ZHANG: We continue to invest in talent specialised in areas such as IP rights, IP litigation, and asset reorganization. Our requirements for talent has also changed: we tend to choose lawyers with a relevant technical background – the best ones are those with a degree in another subject such as telecommunications, new mate-rials or life sciences on top of their law degree. Such versatile talents can better meet market demand and provide legal services for high-end manufacturing or high-tech enterprises in Shenzhen. SU: We have brought in lawyers who are familiar with Hong Kong and Macao affairs as well as foreign affairs. Additionally, we intend to recruit more lawyers who can speak Cantonese. We’re also training existing staff to perform better theoretical research – one of our lawyers has published a book studying the GBA.
LIU: Any lawyer with a good command of English and a solid foundation in law study is desirable. We’ve also discovered that legal talents with a corporate or technical background are especially needed for dealing with compliance issues because the client often judges the quality of your services based on your understanding of their business. So, we recruited a former head of compliance from an established company to build a team to provide legal services to more innovative enterprises.

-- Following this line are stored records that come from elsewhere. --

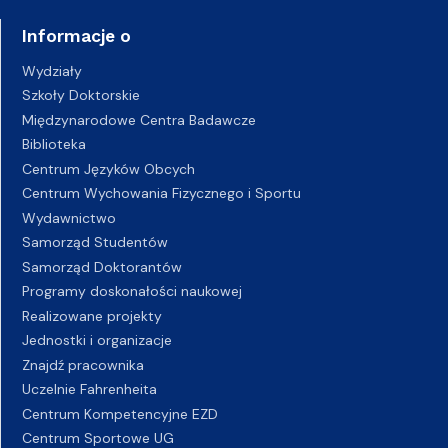
Informacje o
Wydziały
Szkoły Doktorskie
Międzynarodowe Centra Badawcze
Biblioteka
Centrum Języków Obcych
Centrum Wychowania Fizycznego i Sportu
Wydawnictwo
Samorząd Studentów
Samorząd Doktorantów
Programy doskonałości naukowej
Realizowane projekty
Jednostki i organizacje
Znajdź pracownika
Uczelnie Fahrenheita
Centrum Kompetencyjne EZD
Centrum Sportowe UG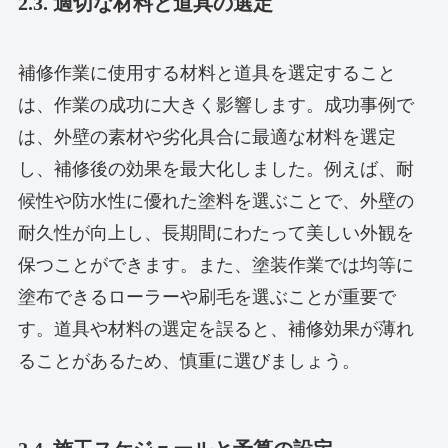
2.3. 適切な材料と道具の選定
補修作業に使用する材料と道具を選定すること
は、作業の成功に大きく影響します。成功事例で
は、外壁の素材や劣化具合に最適な材料を選定
し、補修後の効果を最大化しました。例えば、耐
候性や防水性に優れた塗料を選ぶことで、外壁の
耐久性が向上し、長期間にわたって美しい外観を
保つことができます。また、塗装作業では均等に
塗布できるローラーや刷毛を選ぶことが重要で
す。道具や材料の選定を誤ると、補修効果が薄れ
ることがあるため、慎重に選びましょう。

LANG: We need not only international experts with rich experience in cross-border legal services, but also those who are proficient in fintech, informatics, internet, IP rights, corporate compliance, BRI and other business fields.
ALB: What are the challenges your firm faces in the GBA?
ZHANG: First of all, Mainland lawyers are faced with the need to change their mindset and professional proficiency, as they should place more emphasis on the ability to conduct cross-border transactions and resolve cross-border disputes, and accumulate knowledge and professional experience in both the civil law system and the common law system, to better serve clients in different jurisdictions. The same is also true for Hong Kong lawyers. They may need to get out of their comfort zone and come to work with Mainland colleagues, which involves the mutual adaptation of two cultures.
The recent influx of foreign firms into Shenzhen is a challenge, but it is also a very positive sign. In fact, not only foreign firms but also leading domestic firms have opened branches in Shenzhen in the past two years, which shows that everyone treats Shenzhen as an important market. Shenzhen has China’s first-class manufacturing enterprises that have significant demand for legal services, but many of them feel that the services provided by local law firms are not sufficient.
SU: Law firms should emphasize on professional leadership and in-depth research in areas such as capital market, special types of IP, risk control for hi-tech enterprises, to figure out a different path for growth.
LIU: The biggest challenge is fierce competition with peers. Everyone sees the opportunity, so it will be a test of our management and strategic thinking to earn a place in the market.
Also, there are many TMT enterprises in Shenzhen, which will attract many private equity funds are equipped with their team of lawyers, so we will also be competing with lawyers outside of the GBA.
LANG: There are several challenges: the legal services industry in the GBA is not as internationalised as those of Beijing and Shanghai, so there needs to be further planning and guidance for improvement; due to the lack of high-quality legal education resources, the continuing education and promotion for lawyers is relatively limited; clients need to be further educated about high-quality legal services; the synergy with financial, investment, accounting and IP institutions is relatively weak; and firms will face vicious competition from local firms, which is inevitable in the short term.